DOCUMENT SECTION:
....
# Liga Privada T-52



## seegarfan (Oct 27, 2007)

Scored a box of these last week. 

Great stick, IMHO. Can someone translate the box info that is in Spanish?

Thanks,

Mark


----------



## smelvis (Sep 7, 2009)

Sure Mark I can

It say's send to Dave send to Dave and it just repeats  



Okay sorry it was worth a try LOL


----------



## havanajohn (Apr 4, 2009)

Nice grab Mark. I smoked the T-52 you sent over in a bomb, and it was great! Thanks.-j


----------



## KINGLISH (Jul 27, 2009)

Very good smoke! enjoy them!!


----------



## seegarfan (Oct 27, 2007)

smelvis said:


> Sure Mark I can
> 
> It say's send to Dave send to Dave and it just repeats
> 
> Okay sorry it was worth a try LOL


Seems like I heard this translation before.........:razz:

Mark


----------



## fiddlegrin (Feb 8, 2009)

Dang! Dave beat me to it!

I schmoked one on Friday and enjoyed it thoroughly :nod: 


.


----------



## cigar loco (Jan 21, 2010)

If you don't mind some typing you can get it translated here .

Bing Translator


----------



## jeepthing (Jul 16, 2009)

Nice score, it says something about sending them to Northern IN. LOL


----------



## Aficionado82 (Jul 5, 2010)

Here is what it says in spanish:

Liga Privada T52 was meticulously mixed for a period of more than 2 years so it could be a worthy humidor companion to our celebrated Liga No. 9. Just like it's precursor, it is a complex mix of seven anejo tabaco varieties, rolled only by our master artisans with more strength and notes of black pepper & specials. We guarantee that every stick will be perfect in construction, taste, & character... without exception.

That's what it translates to. The fine print also says something about sending me a stick to verify all the spanish writing :lol:


----------



## fiddlegrin (Feb 8, 2009)

Nice work Saul! 


:clap2:


.


----------



## Aficionado82 (Jul 5, 2010)

fiddlegrin said:


> Nice work Saul!
> 
> :clap2:
> 
> .


Helps keep me sharp in my spanish translation skills :biggrin:


----------



## fuente~fuente (May 11, 2009)
....
(Extracted records)
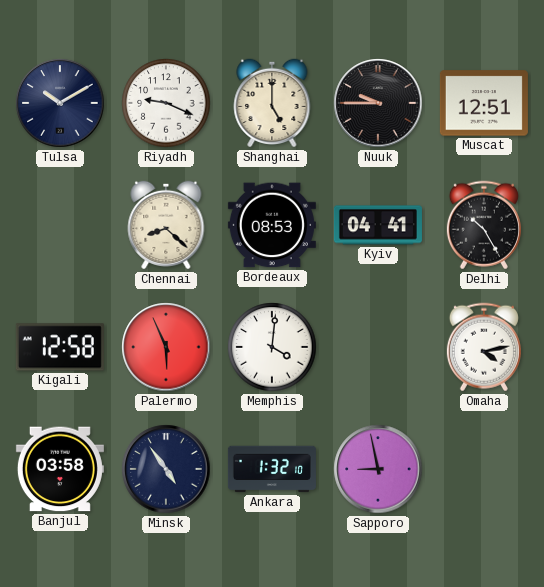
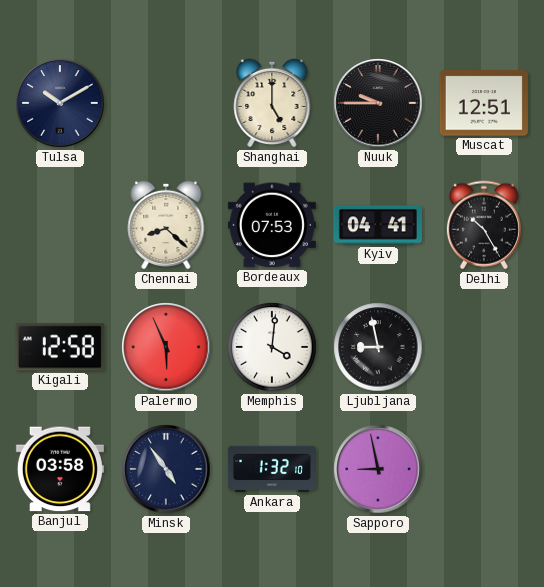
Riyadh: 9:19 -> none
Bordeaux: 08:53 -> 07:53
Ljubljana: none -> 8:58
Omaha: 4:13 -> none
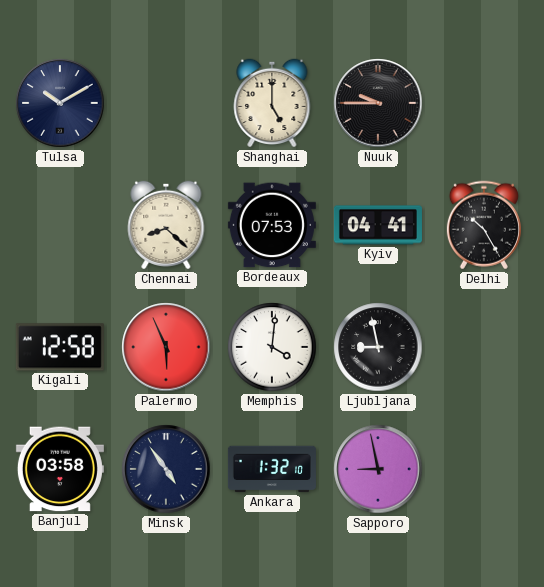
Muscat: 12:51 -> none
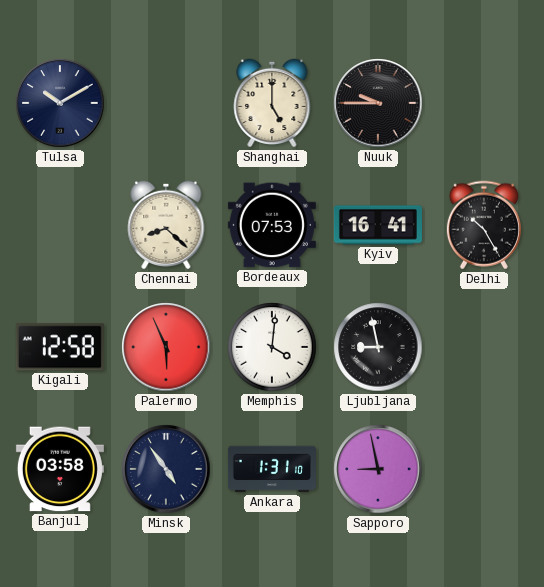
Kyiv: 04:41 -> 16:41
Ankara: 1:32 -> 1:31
....
REQUIRED TASKS:
- A) From the Liga Privada T-52 thread, write out word for word the passage starting at "Nice grab Mark." and ending at "smoke! enjoy them!!".
- B) Answer these questions using the Liga Privada T-52 thread:
(i) Which translation tool does cigar loco name?
(ii) According to the translated box text, for how long was the T52 mixed?
(iii) How many anejo tobacco varieties does the translated box text say the mix contains?

EXPECTED ANSWERS:
- A)
Nice grab Mark. I smoked the T-52 you sent over in a bomb, and it was great! Thanks.-j


----------



## KINGLISH (Jul 27, 2009)

Very good smoke! enjoy them!!

- B)
(i) Bing Translator
(ii) More than 2 years
(iii) Seven